The bank had previously raised its benchmark rate to 0.5 per cent in June after having kept rates at emergency lows since April 2009.

In the accompanying  statement, Mark Carney and his team said:

The Bank expects the economic recovery in Canada to be more gradual than it had projected in its April MPR, with growth of 3.5 per cent in 2010, 2.9 per cent in 2011, and 2.2 per cent in 2012. This revision reflects a slightly weaker profile for global economic growth and more modest consumption growth in Canada. The Bank anticipates that business investment and net exports will make a relatively larger contribution to growth.

The bank also made it clear that future rate hikes are not guaranteed.
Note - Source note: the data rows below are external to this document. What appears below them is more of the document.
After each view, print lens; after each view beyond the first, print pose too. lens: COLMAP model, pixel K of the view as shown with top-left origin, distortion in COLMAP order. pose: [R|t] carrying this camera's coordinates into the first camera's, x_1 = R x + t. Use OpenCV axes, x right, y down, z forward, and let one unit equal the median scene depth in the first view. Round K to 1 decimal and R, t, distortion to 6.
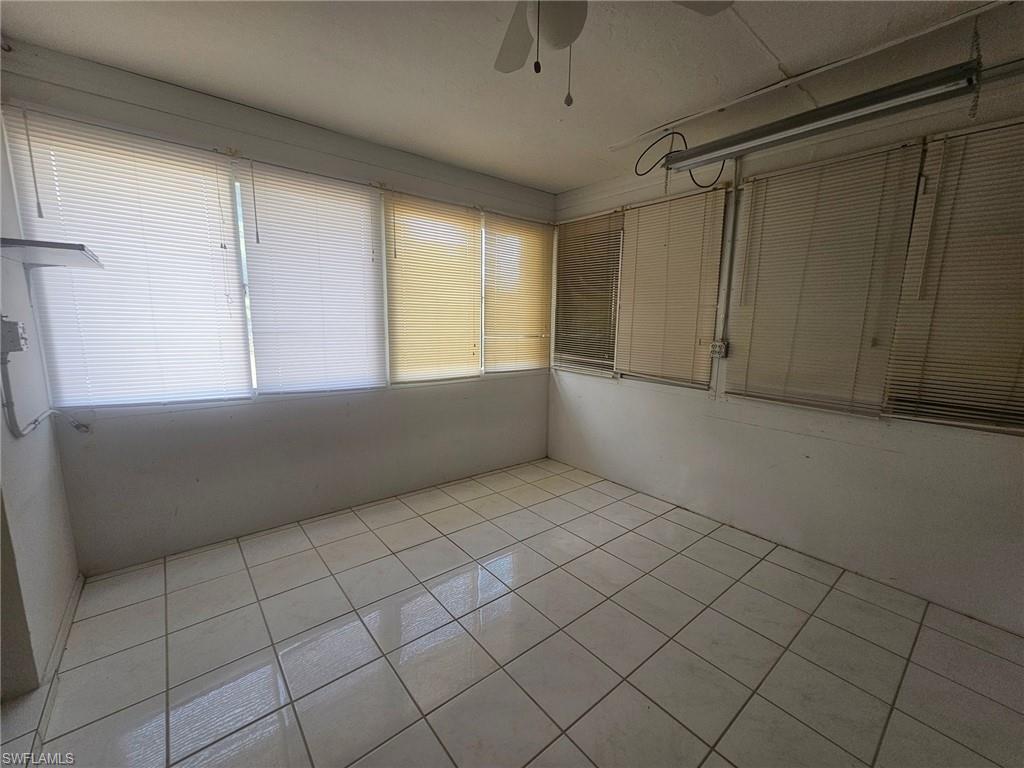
lens RADIAL K [[418.6, 0, 511.5], [0, 418.6, 389.6], [0, 0, 1]] dist [-0.002362, -0.000563]
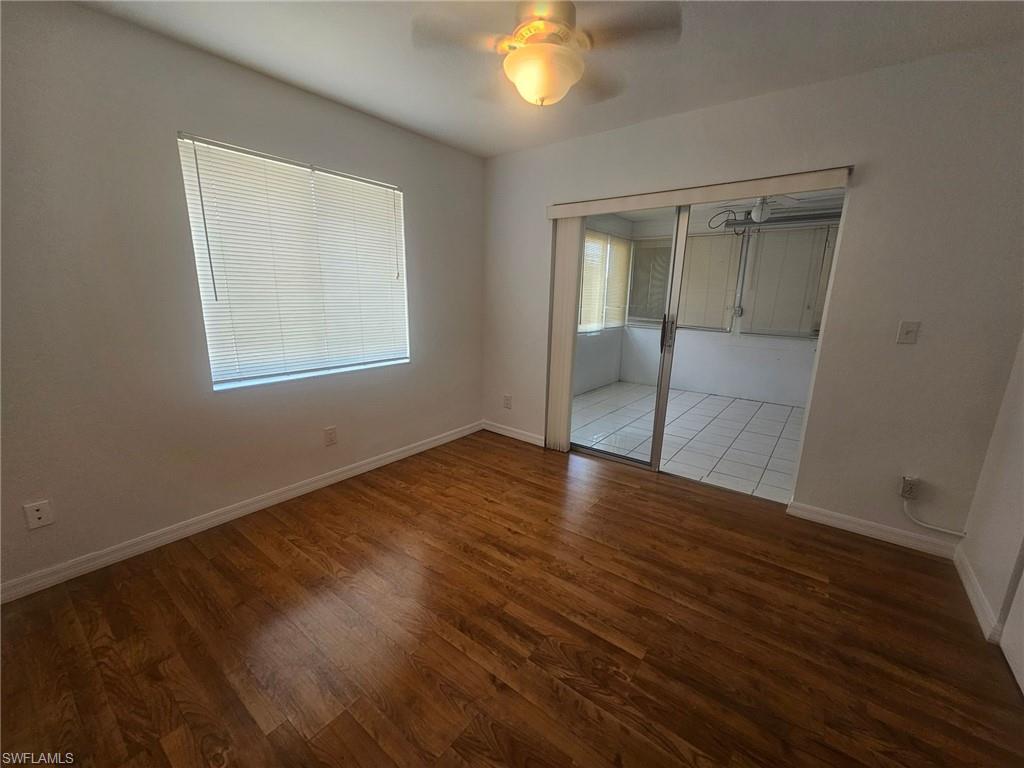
lens RADIAL K [[418.6, 0, 513.8], [0, 418.6, 384.2], [0, 0, 1]] dist [-0.002362, -0.000563]
pose [[0.973475, -0.052733, 0.222633, -1.012977], [0.040441, 0.997414, 0.059415, 0.088057], [-0.225190, -0.048836, 0.973090, -0.742317]]
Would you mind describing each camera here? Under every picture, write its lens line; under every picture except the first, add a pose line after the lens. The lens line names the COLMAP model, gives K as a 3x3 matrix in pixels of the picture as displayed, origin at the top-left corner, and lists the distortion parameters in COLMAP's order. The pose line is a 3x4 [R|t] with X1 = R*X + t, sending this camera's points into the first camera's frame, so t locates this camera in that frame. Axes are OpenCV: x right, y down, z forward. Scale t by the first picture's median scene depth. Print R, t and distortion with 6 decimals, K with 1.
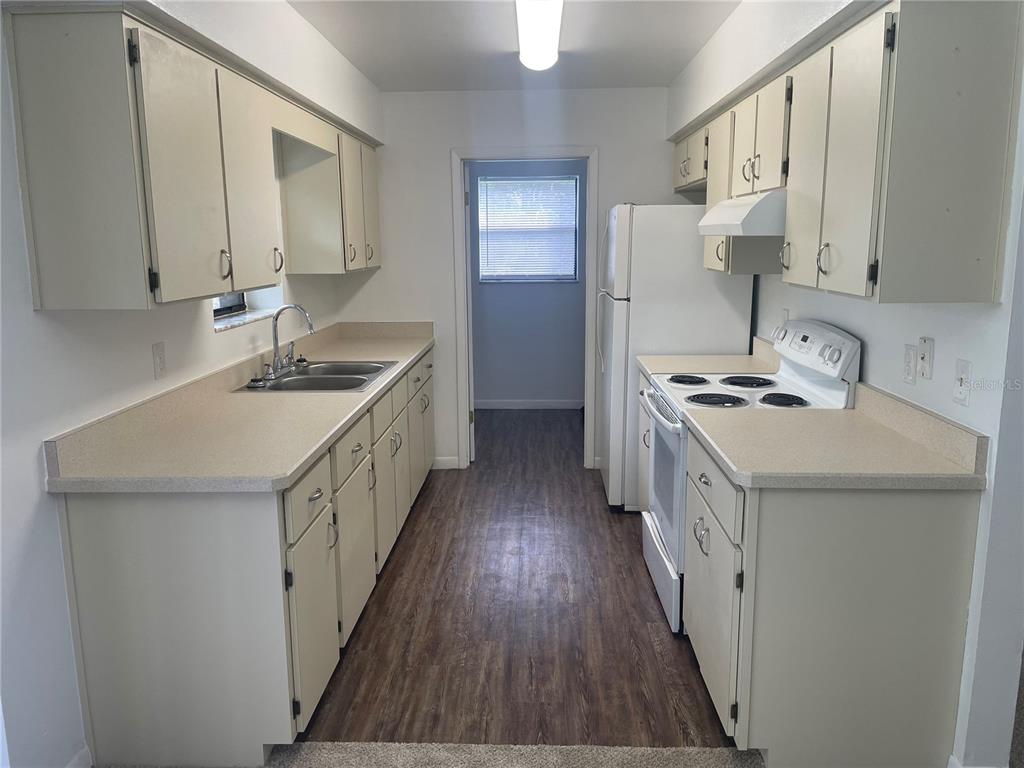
lens RADIAL K [[770.2, 0, 513.2], [0, 770.2, 373.9], [0, 0, 1]] dist [0.075403, -0.114693]
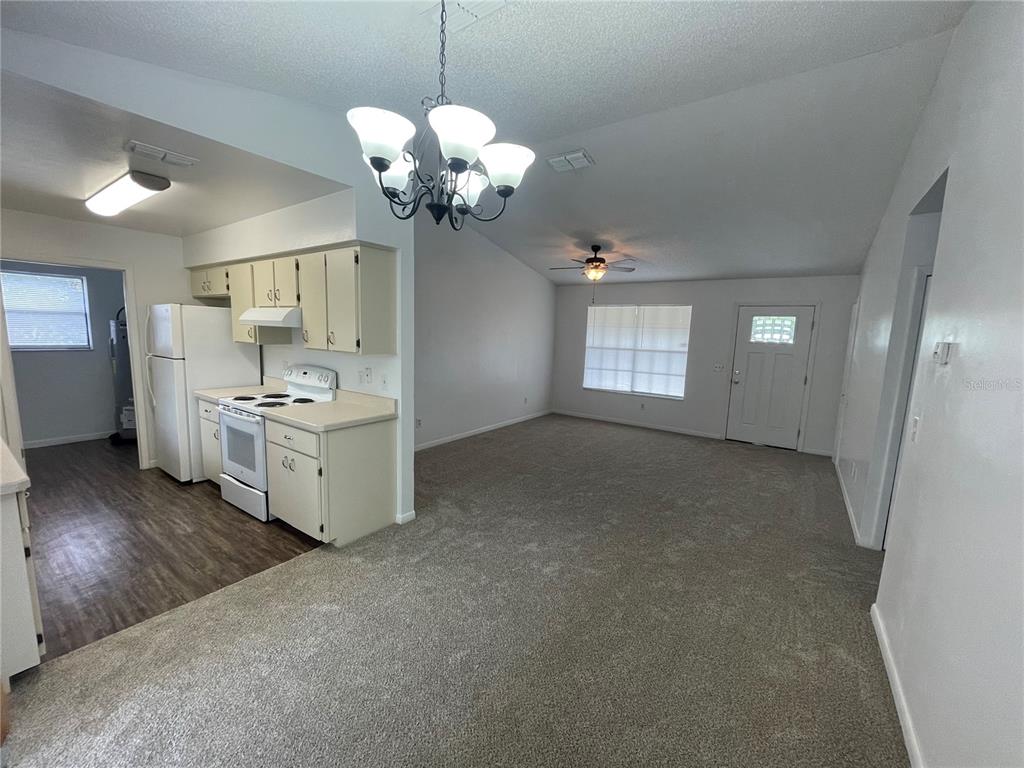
lens RADIAL K [[412.3, 0, 512.0], [0, 412.3, 384.0], [0, 0, 1]] dist [-0.000671, -0.000155]
pose [[0.550952, -0.080447, 0.830650, -0.315022], [0.108934, 0.993759, 0.023990, 0.023908], [-0.827396, 0.077269, 0.556278, -0.162460]]
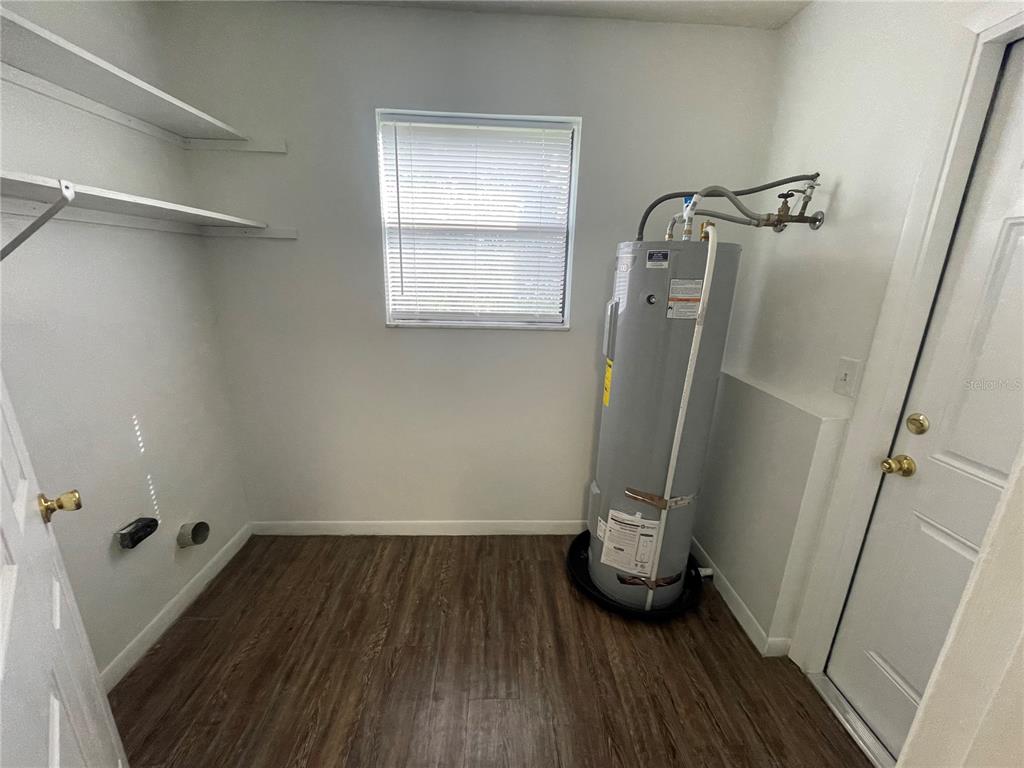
lens RADIAL K [[412.3, 0, 512.0], [0, 412.3, 384.0], [0, 0, 1]] dist [-0.000671, -0.000155]
pose [[0.996793, 0.017004, 0.078194, 0.053226], [-0.024163, 0.995508, 0.091544, -0.261631], [-0.076286, -0.093140, 0.992726, 1.741076]]
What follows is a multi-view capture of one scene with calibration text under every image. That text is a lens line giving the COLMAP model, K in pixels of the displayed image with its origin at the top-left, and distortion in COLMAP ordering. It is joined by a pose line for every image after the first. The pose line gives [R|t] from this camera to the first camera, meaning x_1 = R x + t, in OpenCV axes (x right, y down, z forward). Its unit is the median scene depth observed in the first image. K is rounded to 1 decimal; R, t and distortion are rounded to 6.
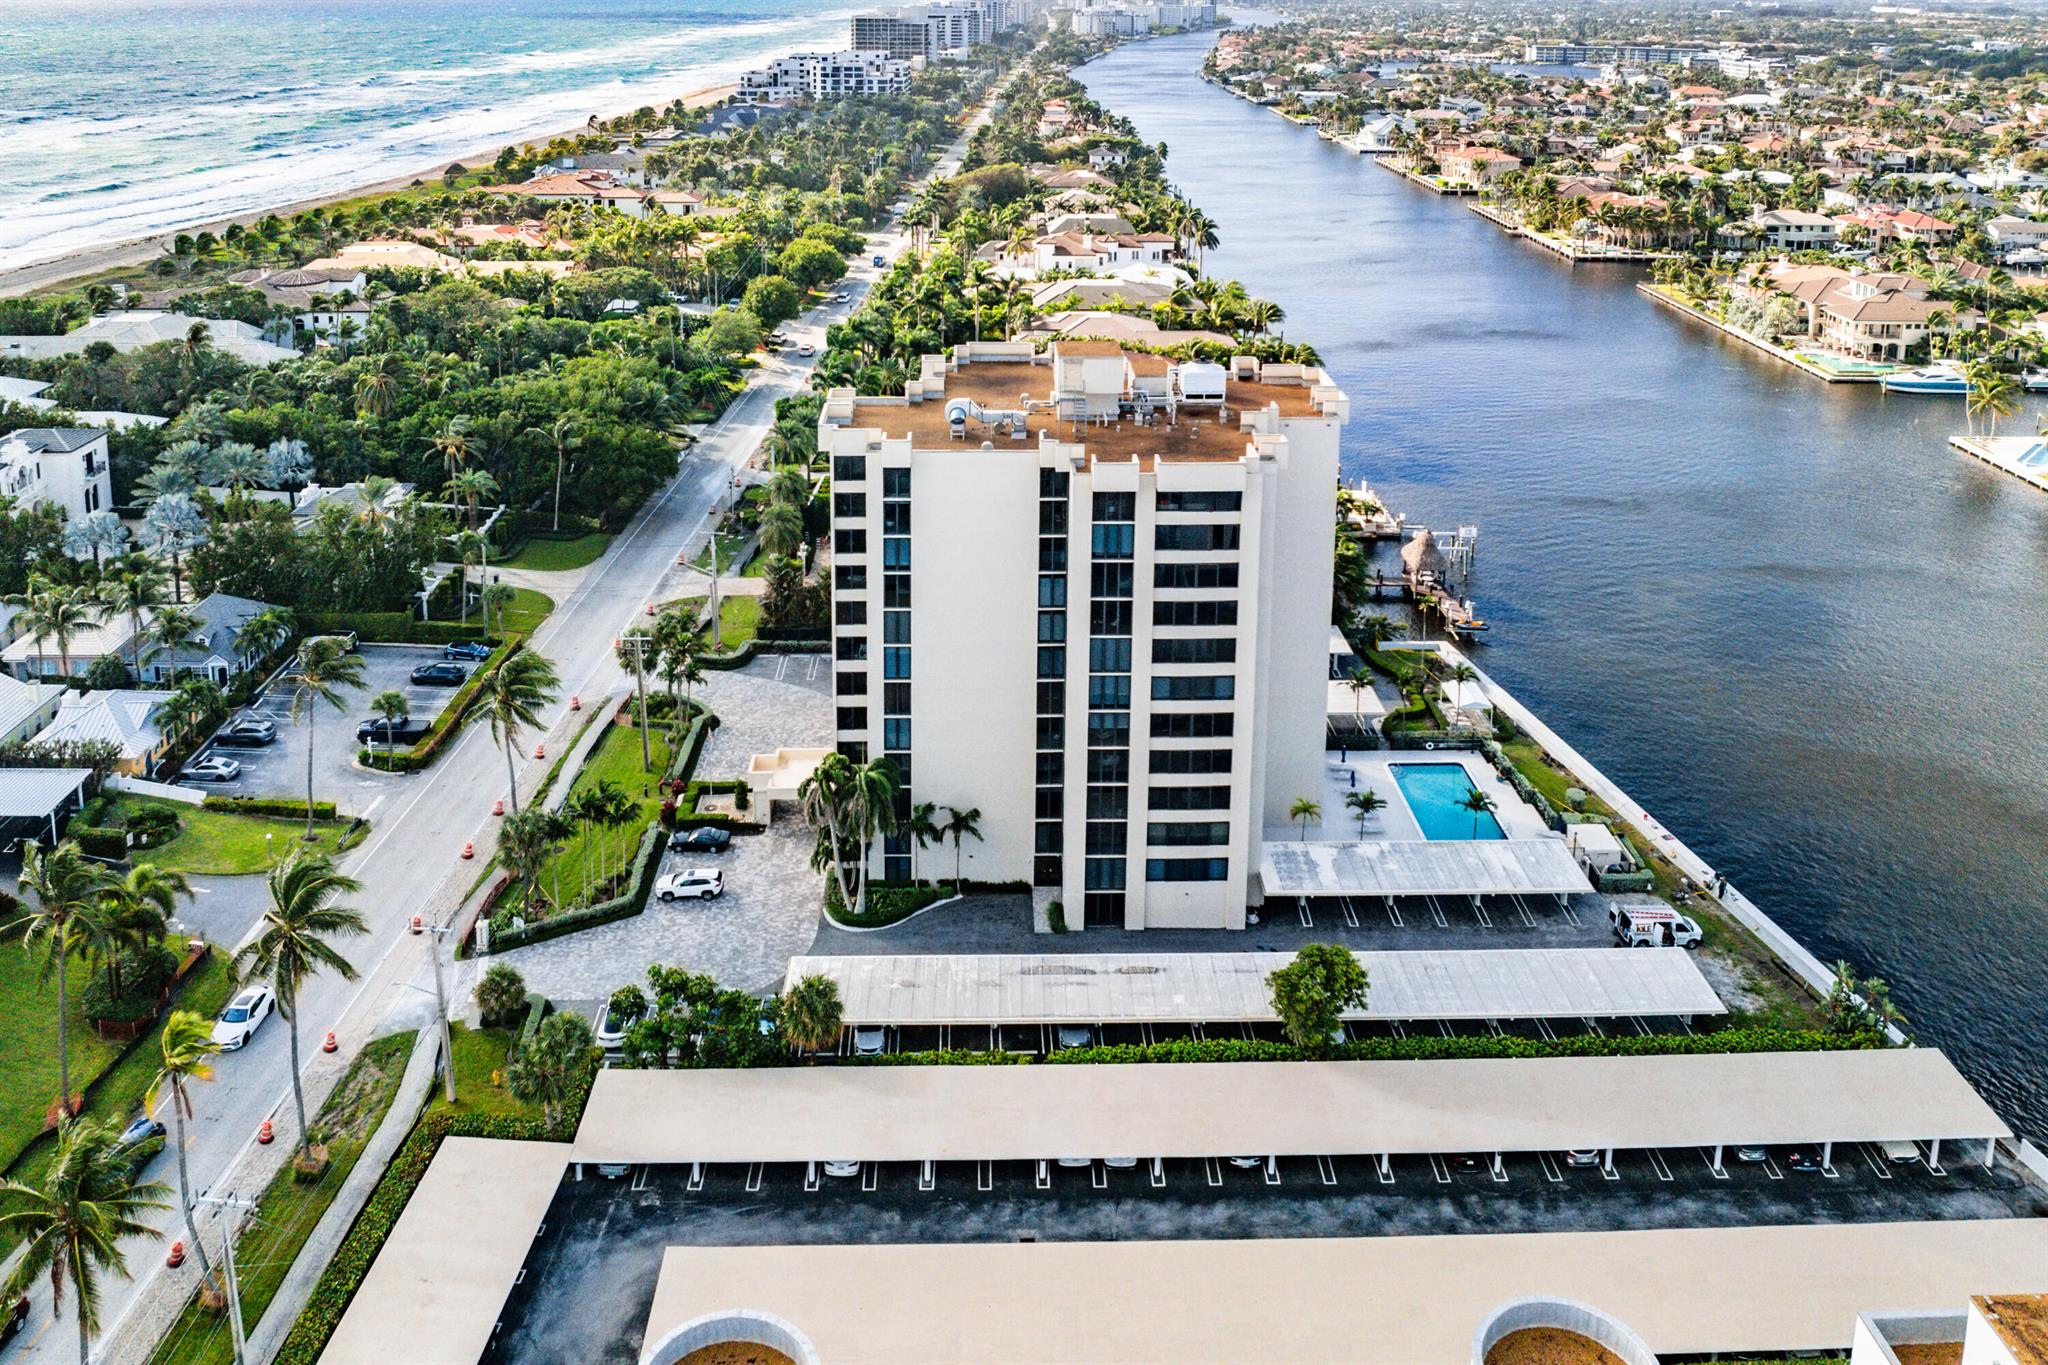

“Any further reduction of monetary stimulus would have to be weighed carefully against domestic and global economic developments,” the bank added in its statement.

In raising the rate, the bank is effectively slowing down Canada’s economy, which had shown signs of significant strength in recent months, by boosting the country’s dollar and curbing exports. In terms of borrowing costs, strong demand for Canadian debt from foreigners should work to keep longer term yields down, so the effect of the bank’s hikes will be felt more on the short term end of the yield curve.

Economists predict Carney will raise rates again in September before pausing at one of two meetings in the fourth quarter, when economic growth may slow to a 3.1 percent pace instead of the 3.5 percent the bank predicted in April.